■ **Required work**: Each record is to be written out exactly as it appears.

■ **Source material**:

++++

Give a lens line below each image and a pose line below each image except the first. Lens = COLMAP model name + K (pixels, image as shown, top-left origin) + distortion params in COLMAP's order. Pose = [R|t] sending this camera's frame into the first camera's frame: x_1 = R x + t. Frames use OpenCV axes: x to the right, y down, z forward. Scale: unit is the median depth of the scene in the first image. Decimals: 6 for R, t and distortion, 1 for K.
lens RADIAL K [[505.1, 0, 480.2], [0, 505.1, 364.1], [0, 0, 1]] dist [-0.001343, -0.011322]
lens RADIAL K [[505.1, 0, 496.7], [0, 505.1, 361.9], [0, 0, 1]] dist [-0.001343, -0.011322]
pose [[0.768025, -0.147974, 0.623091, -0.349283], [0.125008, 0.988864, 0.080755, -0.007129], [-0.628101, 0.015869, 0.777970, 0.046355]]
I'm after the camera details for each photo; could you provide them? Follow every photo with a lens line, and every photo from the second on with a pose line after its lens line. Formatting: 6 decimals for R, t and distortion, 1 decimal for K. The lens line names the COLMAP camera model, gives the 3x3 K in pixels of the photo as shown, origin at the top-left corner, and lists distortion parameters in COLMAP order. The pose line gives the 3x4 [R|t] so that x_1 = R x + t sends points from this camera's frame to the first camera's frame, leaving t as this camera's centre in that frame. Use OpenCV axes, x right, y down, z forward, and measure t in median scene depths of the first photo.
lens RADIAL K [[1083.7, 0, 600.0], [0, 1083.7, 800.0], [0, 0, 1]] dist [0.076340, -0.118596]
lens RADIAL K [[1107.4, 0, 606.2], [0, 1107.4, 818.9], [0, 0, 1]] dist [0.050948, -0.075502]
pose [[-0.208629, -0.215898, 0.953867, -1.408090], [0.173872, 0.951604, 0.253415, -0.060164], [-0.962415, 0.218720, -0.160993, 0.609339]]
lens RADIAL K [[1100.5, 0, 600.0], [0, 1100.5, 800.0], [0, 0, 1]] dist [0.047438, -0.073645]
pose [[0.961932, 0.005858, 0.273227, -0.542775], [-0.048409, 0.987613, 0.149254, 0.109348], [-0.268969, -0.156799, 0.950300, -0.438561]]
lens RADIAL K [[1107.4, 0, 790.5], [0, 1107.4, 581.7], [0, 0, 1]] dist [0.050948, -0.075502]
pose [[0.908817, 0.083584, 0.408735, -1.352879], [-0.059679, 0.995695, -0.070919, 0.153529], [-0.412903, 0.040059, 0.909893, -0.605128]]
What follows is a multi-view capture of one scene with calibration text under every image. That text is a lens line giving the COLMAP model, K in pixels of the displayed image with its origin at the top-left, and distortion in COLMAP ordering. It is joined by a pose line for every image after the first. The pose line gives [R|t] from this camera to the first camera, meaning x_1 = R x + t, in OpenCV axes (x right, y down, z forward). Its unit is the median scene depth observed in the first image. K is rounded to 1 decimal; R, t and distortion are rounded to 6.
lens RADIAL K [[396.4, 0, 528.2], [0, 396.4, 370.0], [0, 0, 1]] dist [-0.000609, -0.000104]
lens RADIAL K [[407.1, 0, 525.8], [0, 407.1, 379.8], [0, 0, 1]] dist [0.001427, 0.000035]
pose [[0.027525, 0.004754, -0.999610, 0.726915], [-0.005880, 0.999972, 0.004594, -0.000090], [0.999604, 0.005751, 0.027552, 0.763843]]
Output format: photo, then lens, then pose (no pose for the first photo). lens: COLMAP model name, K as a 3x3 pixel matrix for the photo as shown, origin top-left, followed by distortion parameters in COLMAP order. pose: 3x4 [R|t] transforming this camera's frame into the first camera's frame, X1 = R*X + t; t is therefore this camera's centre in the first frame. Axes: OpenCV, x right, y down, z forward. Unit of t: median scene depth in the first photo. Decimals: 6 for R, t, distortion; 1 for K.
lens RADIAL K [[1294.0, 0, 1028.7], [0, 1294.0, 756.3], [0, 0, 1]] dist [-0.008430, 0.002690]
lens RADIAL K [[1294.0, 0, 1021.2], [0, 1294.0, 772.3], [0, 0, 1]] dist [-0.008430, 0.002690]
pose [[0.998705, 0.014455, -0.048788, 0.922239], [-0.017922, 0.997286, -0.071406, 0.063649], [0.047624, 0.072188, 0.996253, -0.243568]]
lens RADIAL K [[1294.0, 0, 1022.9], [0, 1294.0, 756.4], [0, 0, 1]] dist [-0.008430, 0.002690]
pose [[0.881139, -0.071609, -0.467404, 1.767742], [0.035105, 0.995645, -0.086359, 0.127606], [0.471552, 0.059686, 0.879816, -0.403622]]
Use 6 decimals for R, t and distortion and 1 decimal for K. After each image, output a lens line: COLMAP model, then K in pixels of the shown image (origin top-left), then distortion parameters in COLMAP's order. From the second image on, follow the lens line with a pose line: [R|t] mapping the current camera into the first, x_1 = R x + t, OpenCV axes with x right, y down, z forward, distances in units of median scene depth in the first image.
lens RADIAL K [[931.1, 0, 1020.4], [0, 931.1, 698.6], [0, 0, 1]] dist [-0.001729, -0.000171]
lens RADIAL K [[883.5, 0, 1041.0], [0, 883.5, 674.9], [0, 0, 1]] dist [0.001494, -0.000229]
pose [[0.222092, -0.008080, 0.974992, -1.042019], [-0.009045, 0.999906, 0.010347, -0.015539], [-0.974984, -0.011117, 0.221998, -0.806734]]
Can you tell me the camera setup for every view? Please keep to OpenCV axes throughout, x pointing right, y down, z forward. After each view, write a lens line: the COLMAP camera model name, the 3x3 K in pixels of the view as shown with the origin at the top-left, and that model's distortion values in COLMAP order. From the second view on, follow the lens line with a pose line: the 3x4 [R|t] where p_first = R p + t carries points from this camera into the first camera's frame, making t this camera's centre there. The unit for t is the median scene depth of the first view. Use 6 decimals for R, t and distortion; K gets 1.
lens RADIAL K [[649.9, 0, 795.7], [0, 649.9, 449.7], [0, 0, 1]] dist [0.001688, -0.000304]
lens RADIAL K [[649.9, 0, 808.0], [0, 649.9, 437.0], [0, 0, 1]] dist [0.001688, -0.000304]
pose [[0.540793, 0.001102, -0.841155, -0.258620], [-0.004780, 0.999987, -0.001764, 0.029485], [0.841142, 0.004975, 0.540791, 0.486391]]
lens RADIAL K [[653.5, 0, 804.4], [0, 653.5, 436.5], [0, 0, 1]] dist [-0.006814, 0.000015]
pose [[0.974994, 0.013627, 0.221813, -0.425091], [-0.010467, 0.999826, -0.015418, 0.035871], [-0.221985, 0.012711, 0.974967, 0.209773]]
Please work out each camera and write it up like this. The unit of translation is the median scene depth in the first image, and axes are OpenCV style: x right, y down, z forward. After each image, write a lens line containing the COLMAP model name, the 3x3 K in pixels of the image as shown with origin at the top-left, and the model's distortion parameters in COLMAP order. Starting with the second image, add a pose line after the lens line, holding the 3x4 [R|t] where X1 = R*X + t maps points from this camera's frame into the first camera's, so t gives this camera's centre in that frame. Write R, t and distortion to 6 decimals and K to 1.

++++

■ **Solution to this task**:
Give a lens line below each image and a pose line below each image except the first. Lens = COLMAP model name + K (pixels, image as shown, top-left origin) + distortion params in COLMAP's order. Pose = [R|t] sending this camera's frame into the first camera's frame: x_1 = R x + t. Frames use OpenCV axes: x to the right, y down, z forward. Scale: unit is the median depth of the scene in the first image. Decimals: 6 for R, t and distortion, 1 for K.
lens RADIAL K [[505.1, 0, 480.2], [0, 505.1, 364.1], [0, 0, 1]] dist [-0.001343, -0.011322]
lens RADIAL K [[505.1, 0, 496.7], [0, 505.1, 361.9], [0, 0, 1]] dist [-0.001343, -0.011322]
pose [[0.768025, -0.147974, 0.623091, -0.349283], [0.125008, 0.988864, 0.080755, -0.007129], [-0.628101, 0.015869, 0.777970, 0.046355]]
I'm after the camera details for each photo; could you provide them? Follow every photo with a lens line, and every photo from the second on with a pose line after its lens line. Formatting: 6 decimals for R, t and distortion, 1 decimal for K. The lens line names the COLMAP camera model, gives the 3x3 K in pixels of the photo as shown, origin at the top-left corner, and lists distortion parameters in COLMAP order. The pose line gives the 3x4 [R|t] so that x_1 = R x + t sends points from this camera's frame to the first camera's frame, leaving t as this camera's centre in that frame. Use OpenCV axes, x right, y down, z forward, and measure t in median scene depths of the first photo.
lens RADIAL K [[1083.7, 0, 600.0], [0, 1083.7, 800.0], [0, 0, 1]] dist [0.076340, -0.118596]
lens RADIAL K [[1107.4, 0, 606.2], [0, 1107.4, 818.9], [0, 0, 1]] dist [0.050948, -0.075502]
pose [[-0.208629, -0.215898, 0.953867, -1.408090], [0.173872, 0.951604, 0.253415, -0.060164], [-0.962415, 0.218720, -0.160993, 0.609339]]
lens RADIAL K [[1100.5, 0, 600.0], [0, 1100.5, 800.0], [0, 0, 1]] dist [0.047438, -0.073645]
pose [[0.961932, 0.005858, 0.273227, -0.542775], [-0.048409, 0.987613, 0.149254, 0.109348], [-0.268969, -0.156799, 0.950300, -0.438561]]
lens RADIAL K [[1107.4, 0, 790.5], [0, 1107.4, 581.7], [0, 0, 1]] dist [0.050948, -0.075502]
pose [[0.908817, 0.083584, 0.408735, -1.352879], [-0.059679, 0.995695, -0.070919, 0.153529], [-0.412903, 0.040059, 0.909893, -0.605128]]
What follows is a multi-view capture of one scene with calibration text under every image. That text is a lens line giving the COLMAP model, K in pixels of the displayed image with its origin at the top-left, and distortion in COLMAP ordering. It is joined by a pose line for every image after the first. The pose line gives [R|t] from this camera to the first camera, meaning x_1 = R x + t, in OpenCV axes (x right, y down, z forward). Its unit is the median scene depth observed in the first image. K is rounded to 1 decimal; R, t and distortion are rounded to 6.
lens RADIAL K [[396.4, 0, 528.2], [0, 396.4, 370.0], [0, 0, 1]] dist [-0.000609, -0.000104]
lens RADIAL K [[407.1, 0, 525.8], [0, 407.1, 379.8], [0, 0, 1]] dist [0.001427, 0.000035]
pose [[0.027525, 0.004754, -0.999610, 0.726915], [-0.005880, 0.999972, 0.004594, -0.000090], [0.999604, 0.005751, 0.027552, 0.763843]]
Output format: photo, then lens, then pose (no pose for the first photo). lens: COLMAP model name, K as a 3x3 pixel matrix for the photo as shown, origin top-left, followed by distortion parameters in COLMAP order. pose: 3x4 [R|t] transforming this camera's frame into the first camera's frame, X1 = R*X + t; t is therefore this camera's centre in the first frame. Axes: OpenCV, x right, y down, z forward. Unit of t: median scene depth in the first photo. Decimals: 6 for R, t, distortion; 1 for K.
lens RADIAL K [[1294.0, 0, 1028.7], [0, 1294.0, 756.3], [0, 0, 1]] dist [-0.008430, 0.002690]
lens RADIAL K [[1294.0, 0, 1021.2], [0, 1294.0, 772.3], [0, 0, 1]] dist [-0.008430, 0.002690]
pose [[0.998705, 0.014455, -0.048788, 0.922239], [-0.017922, 0.997286, -0.071406, 0.063649], [0.047624, 0.072188, 0.996253, -0.243568]]
lens RADIAL K [[1294.0, 0, 1022.9], [0, 1294.0, 756.4], [0, 0, 1]] dist [-0.008430, 0.002690]
pose [[0.881139, -0.071609, -0.467404, 1.767742], [0.035105, 0.995645, -0.086359, 0.127606], [0.471552, 0.059686, 0.879816, -0.403622]]
Use 6 decimals for R, t and distortion and 1 decimal for K. After each image, output a lens line: COLMAP model, then K in pixels of the shown image (origin top-left), then distortion parameters in COLMAP's order. From the second image on, follow the lens line with a pose line: [R|t] mapping the current camera into the first, x_1 = R x + t, OpenCV axes with x right, y down, z forward, distances in units of median scene depth in the first image.
lens RADIAL K [[931.1, 0, 1020.4], [0, 931.1, 698.6], [0, 0, 1]] dist [-0.001729, -0.000171]
lens RADIAL K [[883.5, 0, 1041.0], [0, 883.5, 674.9], [0, 0, 1]] dist [0.001494, -0.000229]
pose [[0.222092, -0.008080, 0.974992, -1.042019], [-0.009045, 0.999906, 0.010347, -0.015539], [-0.974984, -0.011117, 0.221998, -0.806734]]
Can you tell me the camera setup for every view? Please keep to OpenCV axes throughout, x pointing right, y down, z forward. After each view, write a lens line: the COLMAP camera model name, the 3x3 K in pixels of the view as shown with the origin at the top-left, and that model's distortion values in COLMAP order. From the second view on, follow the lens line with a pose line: the 3x4 [R|t] where p_first = R p + t carries points from this camera into the first camera's frame, making t this camera's centre there. The unit for t is the median scene depth of the first view. Use 6 decimals for R, t and distortion; K gets 1.
lens RADIAL K [[649.9, 0, 795.7], [0, 649.9, 449.7], [0, 0, 1]] dist [0.001688, -0.000304]
lens RADIAL K [[649.9, 0, 808.0], [0, 649.9, 437.0], [0, 0, 1]] dist [0.001688, -0.000304]
pose [[0.540793, 0.001102, -0.841155, -0.258620], [-0.004780, 0.999987, -0.001764, 0.029485], [0.841142, 0.004975, 0.540791, 0.486391]]
lens RADIAL K [[653.5, 0, 804.4], [0, 653.5, 436.5], [0, 0, 1]] dist [-0.006814, 0.000015]
pose [[0.974994, 0.013627, 0.221813, -0.425091], [-0.010467, 0.999826, -0.015418, 0.035871], [-0.221985, 0.012711, 0.974967, 0.209773]]
Please work out each camera and write it up like this. The unit of translation is the median scene depth in the first image, and axes are OpenCV style: x right, y down, z forward. After each image, write a lens line containing the COLMAP model name, the 3x3 K in pixels of the image as shown with origin at the top-left, and the model's distortion parameters in COLMAP order. Starting with the second image, add a pose line after the lens line, holding the 3x4 [R|t] where X1 = R*X + t maps points from this camera's frame into the first camera's, so t gives this camera's centre in that frame. Write R, t and distortion to 6 decimals and K to 1.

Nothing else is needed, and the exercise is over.